26 Kasım 2010 Cuma

Renkli oda.

Beyni şişmişti uğultudan. Yan odaya geçmek istedi duraksızca.
Peksiz gözü pek olana dek pekleşecekti bu odada.
Kapattı kapıyı. Sindirilmiş karanlık koktu aniden. Ya da aydınlık buydu sahiden.

Yere çöktü sessizce. Bir şeyler eskisi gibi olmayacaktı odanın yanında. Ya da odanın esnasında.
Kestirememişliğinin kesmesiyle kesti kesemediği kesintilerini.

Renklerin paletlerini alıp ayağına giymek istedi. Yüzebilecek deniz olmadığını fark edince paletle yürümeyi seçti.

Kapıya kilitlendi yeniden. Kilitlenmemiş kapıyı kilitlemeye kilitlendi.
Neden orada olduğunu unutmuştu.
Dizlerine koydu başını. Dizlerini izlediği pembe dizilere benzetti sarılıp ağlayabileceği.

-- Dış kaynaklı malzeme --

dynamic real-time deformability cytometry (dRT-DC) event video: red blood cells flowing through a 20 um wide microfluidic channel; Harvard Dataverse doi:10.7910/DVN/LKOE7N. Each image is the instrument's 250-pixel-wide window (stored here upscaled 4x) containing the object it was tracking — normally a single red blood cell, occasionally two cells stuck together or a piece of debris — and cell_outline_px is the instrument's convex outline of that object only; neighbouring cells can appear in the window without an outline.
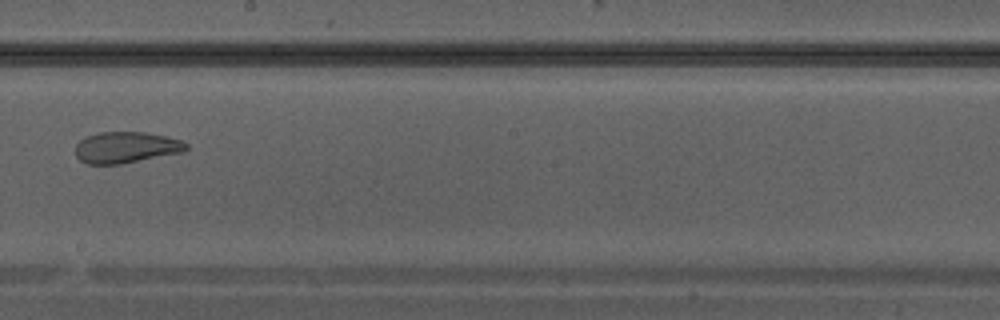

Duvarın sahiplendiği soğukluğu hissetti. Paylaştıkları soğukluğun ona dayandığı çukurluktan büyük olduğunu ayrımsadı.
Dayanmak istemedi duvara. Dayanamadı.

O odada, ışıkta
Odasız karanlıkta
Aydınlık dayanıklıkta
Olmak istedi.

20 Kasım 2010 Cumartesi

Ladesli sesler.

Piyanomun başındayım şimdi. Çok tozlanmış , epey de kararmış beyaz tuşları görmeyeli. Oturuyorum başına , çok yabancılaşmış belli ki bana ama yine de ses etmiyor ona dokunmama. Tozlarını silmek için izin istiyorum önce , ses etmiyor hâlâ , deniyorum silmeyi ama geçmiyor benimsenmiş sarılıklar.

"Sen yaptın bunları." diyor sanki bana. Dememesi daha acı aslında.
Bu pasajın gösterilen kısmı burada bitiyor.